北朝鮮メディアは、米韓合同の軍事演習について、朝鮮半島情勢が「再び戦争勃発の臨界点に達している」と批判し、対抗措置を改めて示唆しました。
19日の朝鮮中央通信は論評で、17日から始まったアメリカと韓国の合同軍事演習について、「危険な進化を繰り返していて、今回は実戦訓練に重点が置かれている」と指摘しました。

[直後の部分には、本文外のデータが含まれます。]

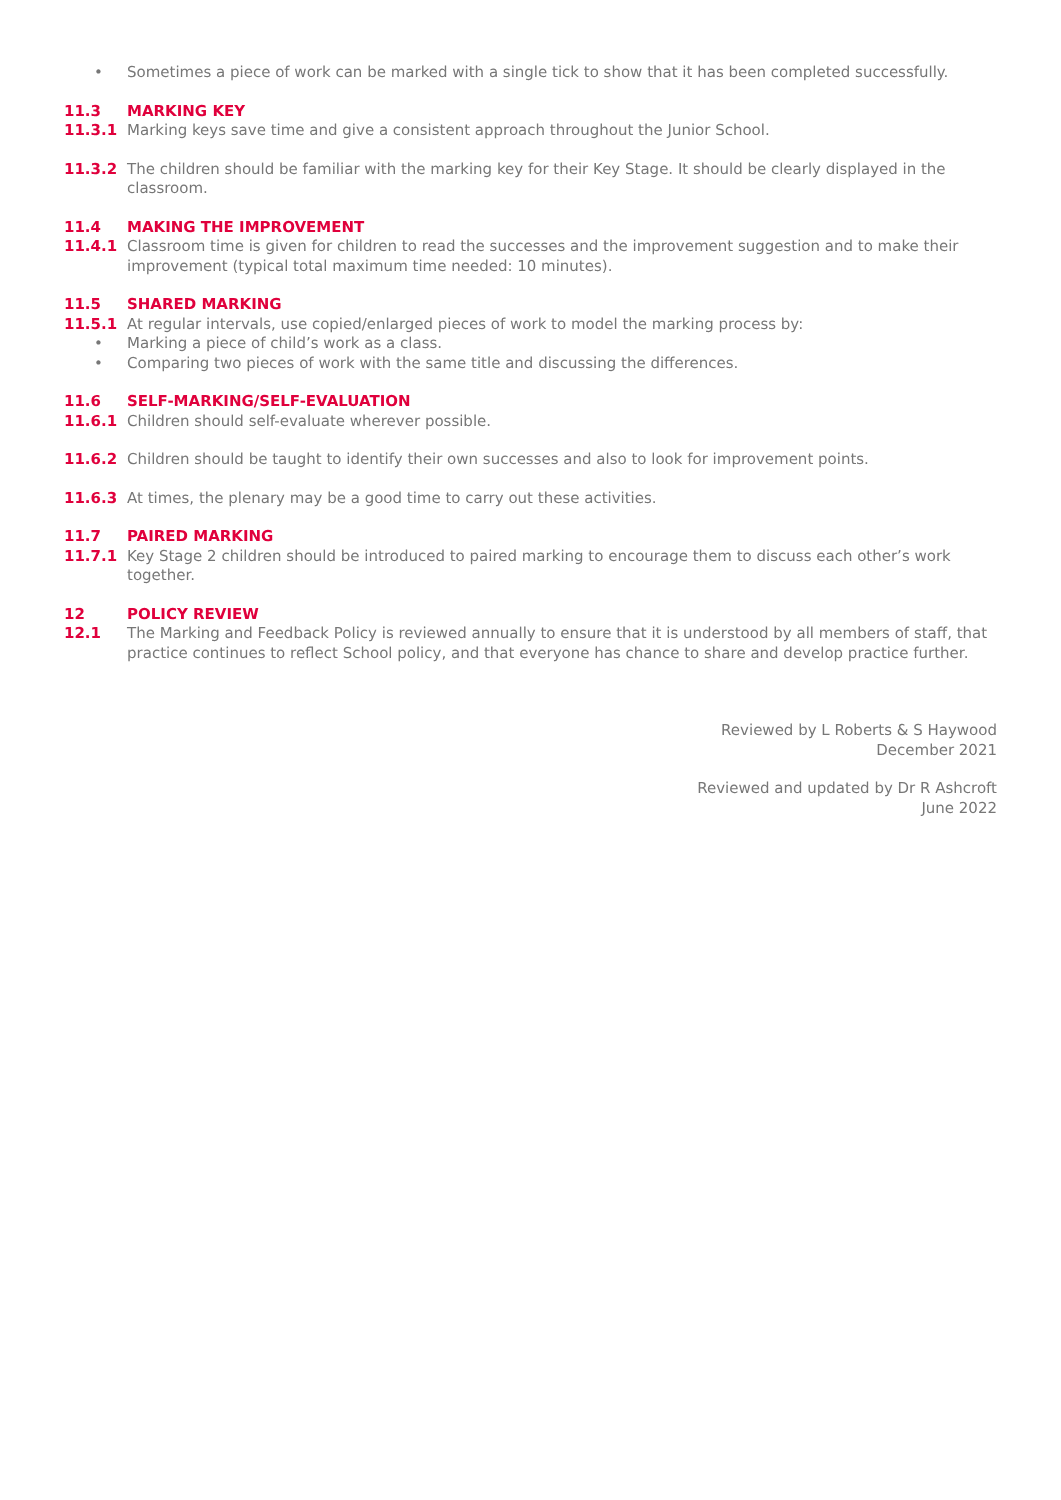• Sometimes a piece of work can be marked with a single tick to show that it has been completed successfully.
11.3 MARKING KEY
11.3.1 Marking keys save time and give a consistent approach throughout the Junior School.
11.3.2 The children should be familiar with the marking key for their Key Stage. It should be clearly displayed in the classroom.
11.4 MAKING THE IMPROVEMENT
11.4.1 Classroom time is given for children to read the successes and the improvement suggestion and to make their improvement (typical total maximum time needed: 10 minutes).
11.5 SHARED MARKING
11.5.1 At regular intervals, use copied/enlarged pieces of work to model the marking process by:
• Marking a piece of child’s work as a class.
• Comparing two pieces of work with the same title and discussing the differences.
11.6 SELF-MARKING/SELF-EVALUATION
11.6.1 Children should self-evaluate wherever possible.
11.6.2 Children should be taught to identify their own successes and also to look for improvement points.
11.6.3 At times, the plenary may be a good time to carry out these activities.
11.7 PAIRED MARKING
11.7.1 Key Stage 2 children should be introduced to paired marking to encourage them to discuss each other’s work together.
12 POLICY REVIEW
12.1 The Marking and Feedback Policy is reviewed annually to ensure that it is understood by all members of staff, that practice continues to reflect School policy, and that everyone has chance to share and develop practice further.
Reviewed by L Roberts & S Haywood
December 2021
Reviewed and updated by Dr R Ashcroft
June 2022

そのうえで、「朝鮮半島情勢は再び戦争勃発の『臨界点』に達している」と批判しました。
さらに、「主権と安全を侵害し脅かす敵は常に壊滅的な報復の標的となる」としたうえで、「敵の軍事的脅威を徹底的に無力化するための我々の自衛的権利の行使は、ますます明白な行動として表れるだろう」とけん制しました。
演習をめぐっては、トランプ大統領が「北朝鮮に不適切かつ敵対的なシグナルを送ることになる」として、縮小するよう国防総省に指示しています。
韓国メディアは、当初27日までの予定だった演習を21日までに大幅に短縮し、北朝鮮の反発が大きいとされる反撃作戦の訓練は行わないことが決まったと報じています。
北朝鮮の今回の論評では、こうした演習の縮小については触れていません。